On the 24th of August, in 2016, a Mw 6.0 earthquake struck Central Italy, devastating Amatrice and several small towns and villages, causing almost 300 deaths and leaving 30,000 people homeless. Earthquakes are frequently associated with severe psychiatric disorders, such as anxiety, depression, and post-traumatic stress disorder (PTSD). In this study, published in Medical Acupuncture (open access until May 23, 2019), researchers used an acupuncture intervention program on citizens affected by the earthquake in Central Italy.
Current first-line therapies for PTSD have well-known side-effects. Acupuncture is a complementary approach to help patients cope with mental problems after natural disasters and public health events. This article describes an acupuncture intervention conducted by the Lombard Association of Medical Acupuncturists/Acupuncture in the World in the earthquake-stricken area of Amatrice in Central Italy and measures the effect of acupuncture on earthquake-related pain and psychologic symptoms in the victims.
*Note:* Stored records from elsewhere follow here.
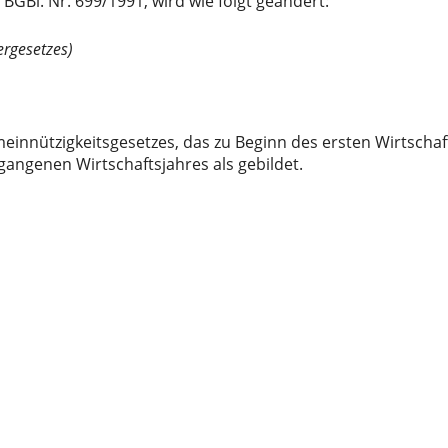
BGBl. Nr. 699/1991, wird wie folgt geändert:
ergesetzes)
einnützigkeitsgesetzes, das zu Beginn des ersten Wirtscha
gangenen Wirtschaftsjahres als gebildet.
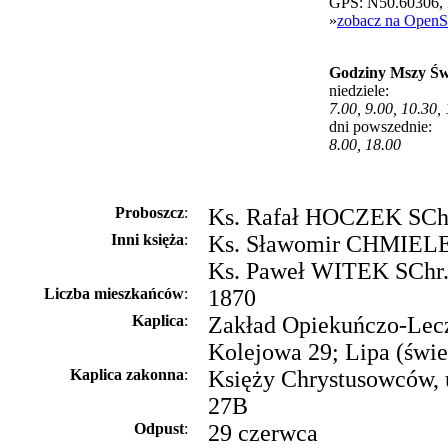
GPS: N50.60306,
»
zobacz na OpenS
Godziny Mszy Św
niedziele:
7.00, 9.00, 10.30,
dni powszednie:
8.00, 18.00
Proboszcz
:
Ks. Rafał HOCZEK SChr.
Inni księża
:
Ks. Sławomir CHMIELE
Ks. Paweł WITEK SChr
Liczba mieszkańców
:
1870
Kaplica
:
Zakład Opiekuńczo-Lecz
Kolejowa 29; Lipa (świe
Kaplica zakonna
:
Księży Chrystusowców, 
27B
Odpust
:
29 czerwca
Methods: The intervention lasted 5 weeks, from September to October 2016. Adult patients with psychologic symptoms and musculoskeletal pain were included. Treatments were performed by experienced medical acupuncturists. A verbal/numerical scale was developed to quantify the effect of intervention. A Wilcoxon rank–sum test was used for comparison of the scores before and after the acupuncture treatment.
Each patient received 4 treatments in consecutive daily sessions of 20 minutes each. The treatment room’s temperature was 22°C. The depth of needle insertion ranged from 4 to 15 mm. Needles in Bladder Channel Shu points were inserted at a 30° angle. Needles were retained for 20 minutes. In selected patients, moxibustion was performed with moxa cones. Cones were burned by one-third (down to 2 cm from the skin) and were removed as soon as the patient reported a feeling of warmth.
A verbal/numerical scale was developed to quantify the effect of the intervention. Before and after acupuncture, both pain and psychologic symptoms were measured on a scale of 1–5 (1 = not at all, 2 = slight, 3 = moderate, 4 = severe, 5 = extremely severe). This scoring was used to represent the effect of acupuncture on musculoskeletal pain and global psychologic state. Adverse reactions were recorded systematically to determine whether or not they were associated with the treatment.
Of the patients who were treated, 80.5% were female, and 68.3% reported both pain and psychologic symptoms (as shown in Table 1). Only 9.8% of patients suffered from pain exclusively. Of 41 patients, 23 (56.09%) had concurrent therapies. The most commonly used drugs were antihypertensive (26.1%) and anti-inflammatory agents (26.1%).
Researchers reported the following results:
- The most frequently used meridian points were Kidney (13.17%), followed by Large Intestine (12.46%), Spleen (12.04%) and Gall Bladder (10.34%).
- After 3 treatments performed in daily sessions, 54.05% and 60.6% of patients reported marked improvements in psychologic and pain symptoms, respectively.
- Statistical analysis showed a significant difference between the scores reported before the first treatment and after the third treatment, both for pain (P = 0.000) and psychologic symptoms (P = 0.000). No serious adverse events were reported.
Before the acupuncture treatment, more than 68% of the study participants reported having both pain and psychological symptoms that could be associated with PTSD. After the third treatment, both the pain and psychological symptom scores had significantly improved, with no serious adverse effects attributed to the treatment.
Conclusions: These results suggest that acupuncture could be a useful tool for reducing pain and psychologic symptoms related to earthquakes, but further research is required in this specific area.